● **Short task**:
Set down, word for word, the part of the steroid-dealer article starting with "But in several" and going on through "used his drugs.".

--- Start of Source ---

Steroid dealer claims he supplied Vick

A former steroid dealer named David Jacobs (now deceased) has come out and said that he supplied Michael Vick with steroids when Vick was a member of the Falcons.

From the Dallas Morning News:

Authorities said Jacobs ran one of the largest doping networks in the country before he was arrested in May 2007.

The new document, which summarizes Vick’s interview with investigators, surfaced because of open records requests by media outlets.

Agents told Vick that a DEA informant said that Vick was talking about steroids and human growth hormone with someone at the Falcons party and that Vick was overheard saying he “liked his product.”
Vick immediately denied to the investigators that the conversation ever happened and said he did not use performance-enhancing drugs.

Names, other than Vick’s, were redacted from the government summary, so it’s not clear whether the DEA informant referred to was Jacobs.

But in several interviews with The News that took place in the months before authorities say Jacobs killed himself and his girlfriend in June 2008, Jacobs said that at that 2006 gathering he was with Vick and other players who used his drugs.

--- End of Source ---
--- Start of Given information ---

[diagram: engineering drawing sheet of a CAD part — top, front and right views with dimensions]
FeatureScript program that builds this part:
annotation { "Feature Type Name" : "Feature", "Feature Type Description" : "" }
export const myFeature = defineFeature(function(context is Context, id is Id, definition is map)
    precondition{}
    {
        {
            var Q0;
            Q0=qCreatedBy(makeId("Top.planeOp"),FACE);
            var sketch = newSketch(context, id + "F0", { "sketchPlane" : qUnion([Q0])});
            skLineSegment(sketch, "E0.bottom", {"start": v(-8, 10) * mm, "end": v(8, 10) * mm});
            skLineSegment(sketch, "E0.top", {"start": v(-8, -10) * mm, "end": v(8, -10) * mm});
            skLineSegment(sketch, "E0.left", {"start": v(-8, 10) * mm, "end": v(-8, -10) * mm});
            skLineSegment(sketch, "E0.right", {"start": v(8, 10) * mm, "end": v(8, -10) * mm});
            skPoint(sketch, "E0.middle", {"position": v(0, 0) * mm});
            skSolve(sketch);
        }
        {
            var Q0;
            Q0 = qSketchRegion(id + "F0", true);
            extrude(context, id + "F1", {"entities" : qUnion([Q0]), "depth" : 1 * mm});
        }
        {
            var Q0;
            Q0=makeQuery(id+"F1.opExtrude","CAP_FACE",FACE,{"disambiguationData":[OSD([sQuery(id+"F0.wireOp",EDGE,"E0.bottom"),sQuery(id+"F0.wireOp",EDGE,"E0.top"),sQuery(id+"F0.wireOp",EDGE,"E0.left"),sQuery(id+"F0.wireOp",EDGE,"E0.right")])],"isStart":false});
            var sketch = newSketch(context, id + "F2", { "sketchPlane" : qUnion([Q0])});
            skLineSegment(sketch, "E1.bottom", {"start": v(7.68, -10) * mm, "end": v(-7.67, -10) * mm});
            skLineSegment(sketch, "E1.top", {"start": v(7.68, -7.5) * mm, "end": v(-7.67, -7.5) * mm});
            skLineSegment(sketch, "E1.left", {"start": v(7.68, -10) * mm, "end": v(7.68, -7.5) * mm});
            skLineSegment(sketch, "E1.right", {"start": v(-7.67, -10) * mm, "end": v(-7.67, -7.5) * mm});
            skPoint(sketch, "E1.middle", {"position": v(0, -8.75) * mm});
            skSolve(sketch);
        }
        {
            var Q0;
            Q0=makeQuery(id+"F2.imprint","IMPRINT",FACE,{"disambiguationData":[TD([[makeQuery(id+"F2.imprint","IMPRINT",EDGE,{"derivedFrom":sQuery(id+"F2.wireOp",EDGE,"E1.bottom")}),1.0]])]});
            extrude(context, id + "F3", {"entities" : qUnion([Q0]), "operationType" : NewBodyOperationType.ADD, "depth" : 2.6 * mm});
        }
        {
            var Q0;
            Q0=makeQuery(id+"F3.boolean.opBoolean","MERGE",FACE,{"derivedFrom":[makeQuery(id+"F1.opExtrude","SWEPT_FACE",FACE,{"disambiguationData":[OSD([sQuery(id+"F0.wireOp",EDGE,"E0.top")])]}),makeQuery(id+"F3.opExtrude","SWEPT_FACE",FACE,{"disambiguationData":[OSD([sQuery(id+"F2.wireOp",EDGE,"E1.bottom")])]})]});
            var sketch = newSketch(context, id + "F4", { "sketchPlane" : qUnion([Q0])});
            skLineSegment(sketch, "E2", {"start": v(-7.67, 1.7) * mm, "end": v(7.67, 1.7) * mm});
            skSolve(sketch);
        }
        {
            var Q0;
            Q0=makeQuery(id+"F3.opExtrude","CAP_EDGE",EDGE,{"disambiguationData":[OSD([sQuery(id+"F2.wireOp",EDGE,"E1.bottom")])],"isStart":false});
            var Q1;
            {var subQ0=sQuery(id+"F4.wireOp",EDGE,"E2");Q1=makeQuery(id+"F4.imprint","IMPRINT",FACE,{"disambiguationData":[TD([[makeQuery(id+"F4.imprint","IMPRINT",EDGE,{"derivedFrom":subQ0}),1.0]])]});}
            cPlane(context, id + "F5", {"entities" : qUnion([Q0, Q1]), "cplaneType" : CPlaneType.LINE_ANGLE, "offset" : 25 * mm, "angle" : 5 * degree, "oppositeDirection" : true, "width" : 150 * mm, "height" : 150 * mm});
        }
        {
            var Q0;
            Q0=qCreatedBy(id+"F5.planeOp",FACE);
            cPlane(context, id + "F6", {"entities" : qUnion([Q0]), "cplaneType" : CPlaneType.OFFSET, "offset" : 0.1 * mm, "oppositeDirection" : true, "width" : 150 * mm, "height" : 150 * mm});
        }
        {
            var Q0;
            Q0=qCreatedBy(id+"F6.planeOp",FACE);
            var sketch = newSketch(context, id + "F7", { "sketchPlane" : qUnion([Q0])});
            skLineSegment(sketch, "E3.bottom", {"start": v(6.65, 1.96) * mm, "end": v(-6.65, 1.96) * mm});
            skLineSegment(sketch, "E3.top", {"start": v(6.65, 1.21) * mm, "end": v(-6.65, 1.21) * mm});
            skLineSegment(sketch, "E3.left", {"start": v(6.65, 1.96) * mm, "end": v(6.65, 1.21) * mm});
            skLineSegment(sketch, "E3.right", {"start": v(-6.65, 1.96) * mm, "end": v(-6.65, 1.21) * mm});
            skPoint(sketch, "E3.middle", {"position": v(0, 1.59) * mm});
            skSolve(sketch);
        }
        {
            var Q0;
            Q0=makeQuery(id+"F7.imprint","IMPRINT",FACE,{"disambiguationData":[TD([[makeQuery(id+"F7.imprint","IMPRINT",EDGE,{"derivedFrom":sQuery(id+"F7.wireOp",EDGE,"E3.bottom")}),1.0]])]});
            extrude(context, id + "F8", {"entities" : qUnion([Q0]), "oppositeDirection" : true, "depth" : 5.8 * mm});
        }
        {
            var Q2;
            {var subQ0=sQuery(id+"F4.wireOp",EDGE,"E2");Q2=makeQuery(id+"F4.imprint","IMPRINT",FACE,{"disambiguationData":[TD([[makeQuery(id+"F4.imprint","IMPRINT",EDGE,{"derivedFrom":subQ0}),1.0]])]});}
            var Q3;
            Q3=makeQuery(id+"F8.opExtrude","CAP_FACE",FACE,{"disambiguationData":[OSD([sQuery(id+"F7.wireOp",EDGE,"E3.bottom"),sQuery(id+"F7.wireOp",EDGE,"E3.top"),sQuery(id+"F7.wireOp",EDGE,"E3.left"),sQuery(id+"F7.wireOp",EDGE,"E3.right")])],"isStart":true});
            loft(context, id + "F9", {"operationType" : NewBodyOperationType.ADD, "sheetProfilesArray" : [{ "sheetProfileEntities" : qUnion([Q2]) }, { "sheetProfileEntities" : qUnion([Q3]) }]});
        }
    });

--- End of Given information ---

● **Response to this task**:
But in several interviews with The News that took place in the months before authorities say Jacobs killed himself and his girlfriend in June 2008, Jacobs said that at that 2006 gathering he was with Vick and other players who used his drugs.